Means - goals of dependability analysis:

Fault prevention: how to prevent the occurrence or introduction of faults;
Fault tolerance: how to deliver correct service in the presence of faults;
Fault removal: how to reduce the number or severity of faults;
Fault forecasting: how to estimate the present number, the future incidence, and the likely consequences of faults.

Threats - classification of threats:

Fault is a defect on the system that can be activated and become a cause of an error (broken wire, electrical short, bug in a program).
Error refers to incorrect internal state of the system or a discrepancy between the intended behavior of a system and its actual behavior inside the system boundary.
Failure is an instance in time when a system displays behavior that is contrary to its specification.

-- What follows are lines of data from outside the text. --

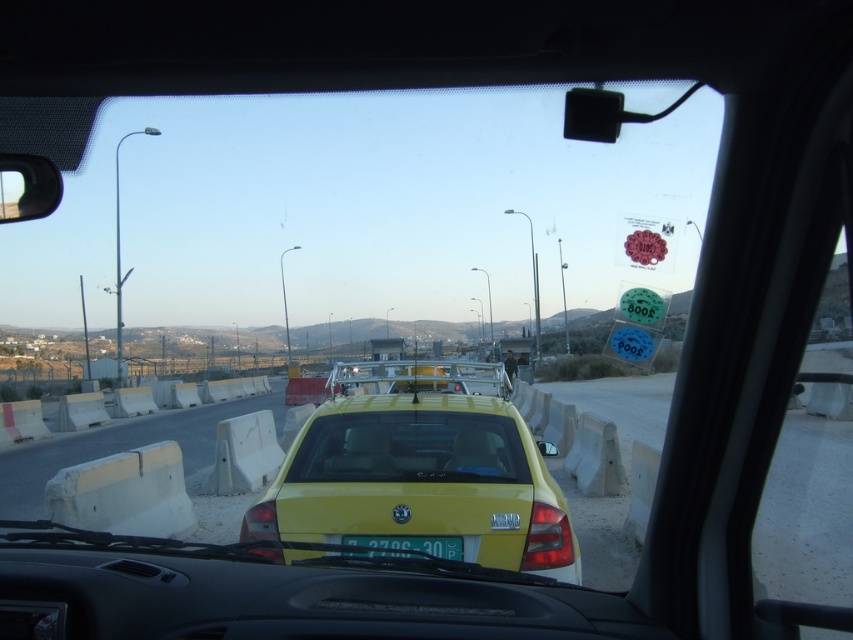
You are a delivery person who needs to place a package on the roof of the yellow matte taxi at center. The package is 1.5 meters long. Can you safely place the package on the roof without it extending beyond the transparent glass windshield at center?

The yellow matte taxi at center and transparent glass windshield at center are 1.47 meters apart from each other. Since the package is 1.5 meters long, it would extend beyond the transparent glass windshield at center, so you cannot safely place the package there.

In the scene shown: You are a passenger in the car and want to read the license plate of the yellow matte taxi at center. Can you see the yellow plastic license plate at center clearly from your current position?

The yellow matte taxi at center is taller than yellow plastic license plate at center, so the license plate might be partially obscured by the taxi itself, making it difficult to read clearly.

In the scene shown: You are a driver trying to read the license plate of the car ahead. Considering the transparent glass windshield at center and the yellow plastic license plate at center, which object might block your view of the license plate?

The transparent glass windshield at center might block your view of the yellow plastic license plate at center since it is wider than the license plate.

I want to tell a little bit more about the threats, because this concept is very interesting but not so obvious. Faults, errors and failures operate according to the chain shown in the next figure:

Fault activation can lead to an error. Once a fault is activated an error occurs. Examples of fault activation are execution of a line of code with a bug, an attempt to send a signal via corrupted connector or execution of a broken hardware part. An error may act in the same way as a fault. It can create further error’s conditions. An invalid state generated by the error may lead to another error or to a failure. Important to note, that failures are deﬁned according to the system boundary. They are basically errors that have propagated out of the system and have become observable. If an error propagates outside the system boundary a failure is said to occur.

So, the general idea of the post: take a look at the papers of J.C Laprie to get basic definitions and classification.